- **TASK ITEM**
Check each line of the entries below for the word "thumb", and copy out the ones that have it.

(Named joint coordinates)
======
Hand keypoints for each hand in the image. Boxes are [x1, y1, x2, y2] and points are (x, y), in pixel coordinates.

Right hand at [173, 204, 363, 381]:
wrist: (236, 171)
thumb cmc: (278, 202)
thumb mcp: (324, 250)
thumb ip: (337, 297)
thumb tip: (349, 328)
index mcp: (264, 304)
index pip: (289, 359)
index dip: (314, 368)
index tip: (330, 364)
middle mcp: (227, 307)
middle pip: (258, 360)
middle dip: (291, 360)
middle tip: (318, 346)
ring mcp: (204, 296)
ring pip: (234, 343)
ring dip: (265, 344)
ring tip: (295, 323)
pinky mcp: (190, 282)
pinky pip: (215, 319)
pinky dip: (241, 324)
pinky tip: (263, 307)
======
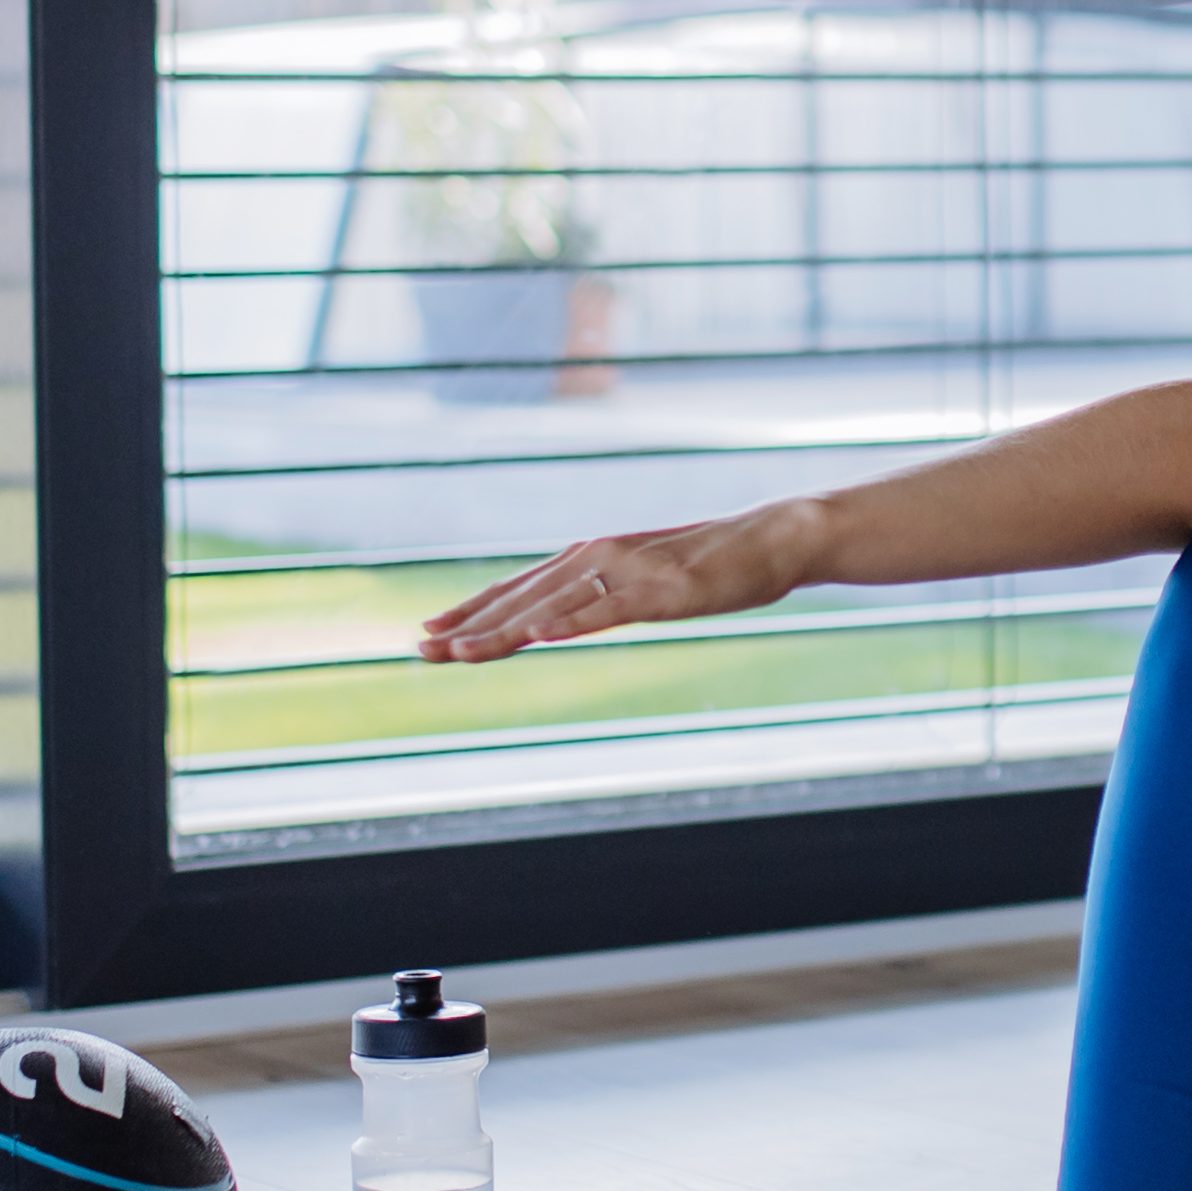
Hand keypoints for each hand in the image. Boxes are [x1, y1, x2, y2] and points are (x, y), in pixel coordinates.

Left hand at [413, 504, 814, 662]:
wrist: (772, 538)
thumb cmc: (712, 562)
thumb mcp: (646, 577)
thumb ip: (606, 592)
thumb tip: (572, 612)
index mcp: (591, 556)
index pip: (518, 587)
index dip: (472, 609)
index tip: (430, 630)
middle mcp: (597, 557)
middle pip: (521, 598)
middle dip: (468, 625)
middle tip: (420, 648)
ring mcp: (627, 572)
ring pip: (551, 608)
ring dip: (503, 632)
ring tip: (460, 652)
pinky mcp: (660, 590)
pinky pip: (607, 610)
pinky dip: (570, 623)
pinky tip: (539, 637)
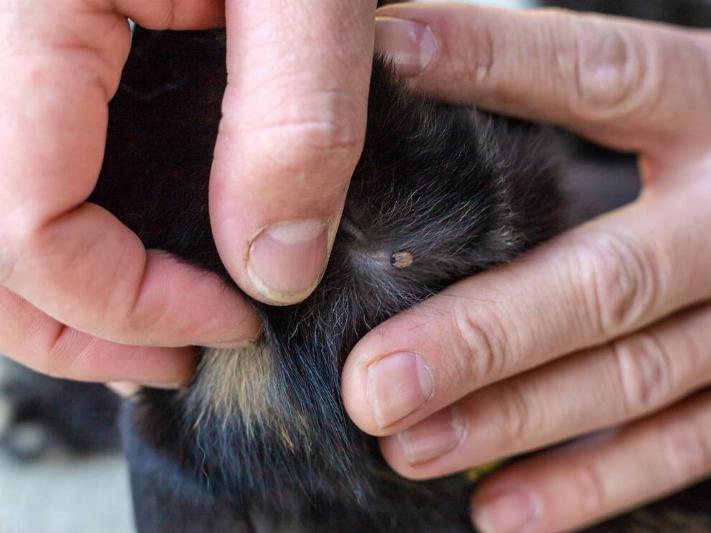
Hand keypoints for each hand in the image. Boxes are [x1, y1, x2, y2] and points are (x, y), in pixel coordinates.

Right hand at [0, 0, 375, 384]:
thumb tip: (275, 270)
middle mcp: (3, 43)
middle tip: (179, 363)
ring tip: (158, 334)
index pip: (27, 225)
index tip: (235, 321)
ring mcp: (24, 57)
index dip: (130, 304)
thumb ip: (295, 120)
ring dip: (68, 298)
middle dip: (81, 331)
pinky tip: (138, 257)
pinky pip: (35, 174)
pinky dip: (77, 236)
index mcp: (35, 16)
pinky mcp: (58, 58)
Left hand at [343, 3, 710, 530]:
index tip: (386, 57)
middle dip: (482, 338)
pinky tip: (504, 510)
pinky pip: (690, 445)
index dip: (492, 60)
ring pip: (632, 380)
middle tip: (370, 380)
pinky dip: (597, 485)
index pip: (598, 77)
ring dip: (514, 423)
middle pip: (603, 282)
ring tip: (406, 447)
======
- **OUTPUT FOR THIS EXERCISE**
thumb cmc: (278, 202)
thumb mcp: (324, 250)
thumb ip: (337, 297)
thumb tip: (349, 328)
thumb cmc: (712, 562)
thumb mcp: (646, 577)
thumb ip: (606, 592)
thumb tip: (572, 612)
thumb tip: (275, 270)
thumb ip: (295, 120)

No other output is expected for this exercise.